Thread: [HACKERS] Poor cost estimate with interaction between table correlation andpartial indexes

Hi.

I'm looking to get started contributing code to Postgres. A small
issue I'm aware of that I think would make a good first contribution
is a poor cost estimate made due to an interaction between table
correlation and partial indexes. Currently the planner assumes that
when an index is perfectly correlated with a table and a range scan is
performed on the index, all of the table page reads performed by the
index scan except for the first one will be sequential reads. While
this assumption is correct for regular indexes, it is not true for
partial indexes.

The assumption holds for regular indexes because the rows
corresponding to two entries in a regular index that is perfectly
correlated with the table are guaranteed to be next to each other in
the table. On the other hand with a partial index perfectly correlated
with a table, there may be rows in the table in between the two rows
corresponding to two adjacent entries in the index that are not
included in the index because they do not satisfy the partial index
predicate.

To make the cost calculation for this case more accurate, I want to
apply the same estimate as the one currently used to estimate the cost
of a bitmap heap scan. The bitmap heap scan cost estimate applies in
this case because both cases involve reading pages from disk ordered
by the location in the table, but where the pages may not be
consecutive.

For the relevant functions, see cost_index and cost_index_heap_scan in
costsize.c.

Thanks,
Michael



Do you think this is a reasonable approach? Should I start working on
a patch based on the solution I described or is there some other
approach I should look into?



On Sat, Aug 26, 2017 at 05:50:26PM -0700, Michael Malis wrote:
> Do you think this is a reasonable approach? Should I start working
> on a patch based on the solution I described or is there some other
> approach I should look into?

You'll get more traction with a proof-of-concept patch accompanying
the plan than without.  Don't bother with any level of care past
proof-of-concept until you get positive feedback.

Best,
David.
-- 
David Fetter <david(at)fetter(dot)org> http://fetter.org/
Phone: +1 415 235 3778  AIM: dfetter666  Yahoo!: dfetter
Skype: davidfetter      XMPP: david(dot)fetter(at)gmail(dot)com

Remember to vote!
Consider donating to Postgres: http://www.postgresql.org/about/donate



(Sorry David. I initially replied only to you)
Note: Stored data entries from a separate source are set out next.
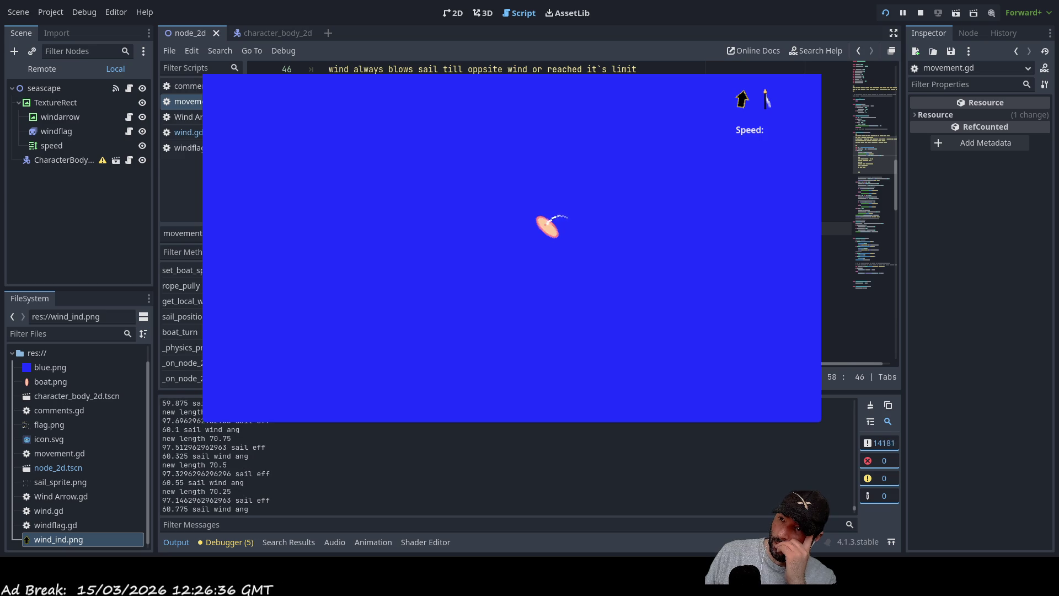
key(Right)
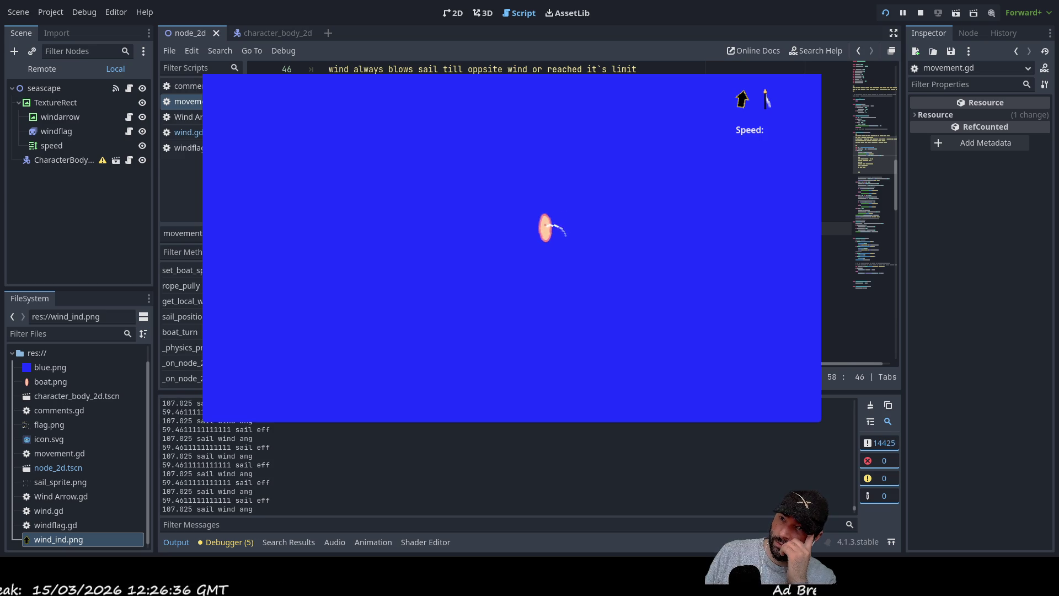
key(Right)
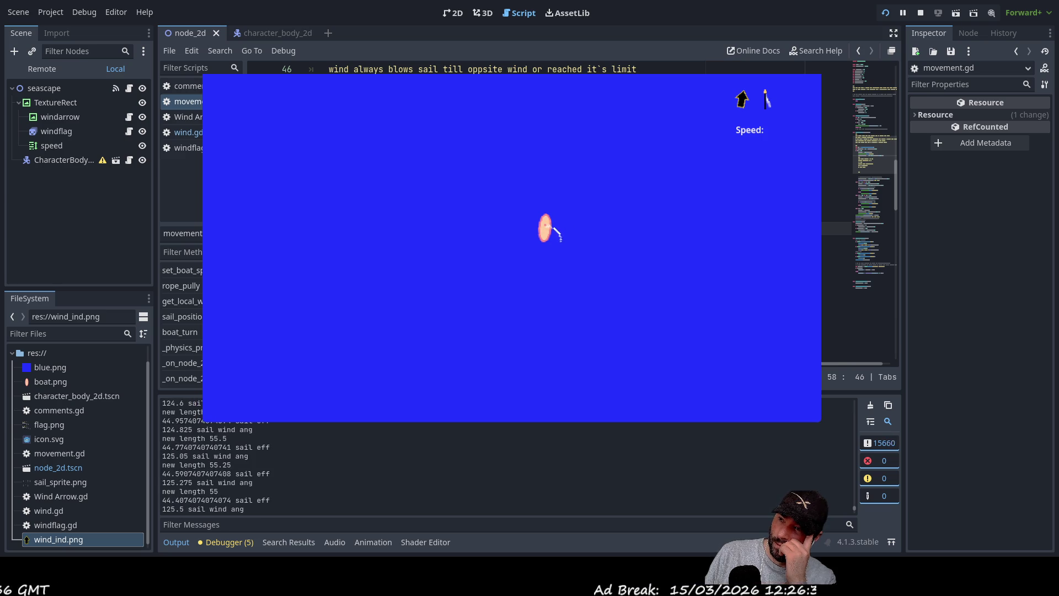
key(Left)
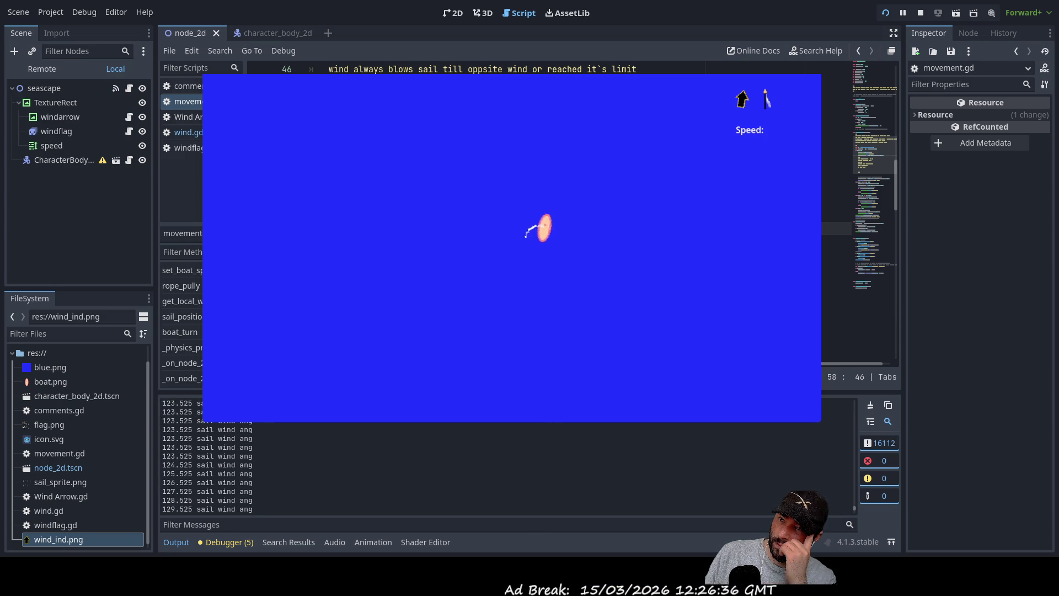
key(Left)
Ok. I've attached a patch of a proof-of-concept. I have a few
questions about tests.

What is typical workflow to add tests for changes to the planner? Also
I ran make check and it appears one of the existing tests is failing.
What is a typical way for going about discovering why the query plan
for a specific query changed? Also, how should I go about changing the
old test? Should I replace the old test output with the new test
output or modify the old test slightly to get it to produce the same
case as before?

Thanks,
Michael

-- 
Sent via pgsql-hackers mailing list (pgsql-hackers@postgresql.org)
To make changes to your subscription:
http://www.postgresql.org/mailpref/pgsql-hackers

Attachment
Hmm... It seems the command I used for obtaining a patch I got from
here https://wiki.postgresql.org/wiki/Working_with_Git truncated part
of the patch. I've attached the file generated from git diff
--patience master improve-partial-index-correlation-calculation
--no-color > improve-correlated-partial-index-cost-v2.patch to this
email. What is the correct command for generating a context diff?

-- 
Sent via pgsql-hackers mailing list (pgsql-hackers@postgresql.org)
To make changes to your subscription:
http://www.postgresql.org/mailpref/pgsql-hackers

Attachment
Michael Malis wrote:
> Hmm... It seems the command I used for obtaining a patch I got from
> here https://wiki.postgresql.org/wiki/Working_with_Git truncated part
> of the patch. I've attached the file generated from git diff
> --patience master improve-partial-index-correlation-calculation
> --no-color > improve-correlated-partial-index-cost-v2.patch to this
> email. What is the correct command for generating a context diff?

Yeah, I've had patches truncated by that too and I've never cared enough
to see about getting it fixed.  I think it's a bug in the filterdiff
utility, but I got a stupid answer from the Debian maintainer when I
reported it and didn't care to follow up any further.  Eventually I gave
up on using context diffs because of this problem.

-- 
Álvaro Herrera                https://www.2ndQuadrant.com/
PostgreSQL Development, 24x7 Support, Remote DBA, Training & Services



On Sun, Aug 27, 2017 at 8:31 PM, Michael Malis <michaelmalis2@gmail.com> wrote:
> (Sorry David. I initially replied only to you)
>
> Ok. I've attached a patch of a proof-of-concept. I have a few
> questions about tests.
>
> What is typical workflow to add tests for changes to the planner?

Add submitted patches at commitfest.postgresql.org

> Also
> I ran make check and it appears one of the existing tests is failing.
> What is a typical way for going about discovering why the query plan
> for a specific query changed?

I don't have any magic answer on this point.

> Also, how should I go about changing the
> old test? Should I replace the old test output with the new test
> output or modify the old test slightly to get it to produce the same
> case as before?

That's a judgement call, based on what you think the point of the test was.

-- 
Robert Haas
EnterpriseDB: http://www.enterprisedb.com
The Enterprise PostgreSQL Company